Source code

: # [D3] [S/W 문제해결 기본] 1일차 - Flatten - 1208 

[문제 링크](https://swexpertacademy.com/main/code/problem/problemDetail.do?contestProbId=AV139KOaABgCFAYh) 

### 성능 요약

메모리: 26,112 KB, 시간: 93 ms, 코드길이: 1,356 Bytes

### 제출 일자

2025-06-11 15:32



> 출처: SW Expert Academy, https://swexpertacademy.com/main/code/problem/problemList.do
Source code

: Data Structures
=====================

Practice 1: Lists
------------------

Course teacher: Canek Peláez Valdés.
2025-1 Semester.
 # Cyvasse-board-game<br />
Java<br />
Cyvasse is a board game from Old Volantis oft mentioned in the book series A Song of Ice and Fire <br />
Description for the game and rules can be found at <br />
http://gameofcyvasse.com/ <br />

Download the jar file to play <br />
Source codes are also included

════════

*EXERCISE PROMPT*:
Write out the full text of every record above verbatim, keeping each line and its characters unchanged.

*RESULT BELOW*:
Source code

: # [D3] [S/W 문제해결 기본] 1일차 - Flatten - 1208 

[문제 링크](https://swexpertacademy.com/main/code/problem/problemDetail.do?contestProbId=AV139KOaABgCFAYh) 

### 성능 요약

메모리: 26,112 KB, 시간: 93 ms, 코드길이: 1,356 Bytes

### 제출 일자

2025-06-11 15:32



> 출처: SW Expert Academy, https://swexpertacademy.com/main/code/problem/problemList.do
Source code

: Data Structures
=====================

Practice 1: Lists
------------------

Course teacher: Canek Peláez Valdés.
2025-1 Semester.
 # Cyvasse-board-game<br />
Java<br />
Cyvasse is a board game from Old Volantis oft mentioned in the book series A Song of Ice and Fire <br />
Description for the game and rules can be found at <br />
http://gameofcyvasse.com/ <br />

Download the jar file to play <br />
Source codes are also included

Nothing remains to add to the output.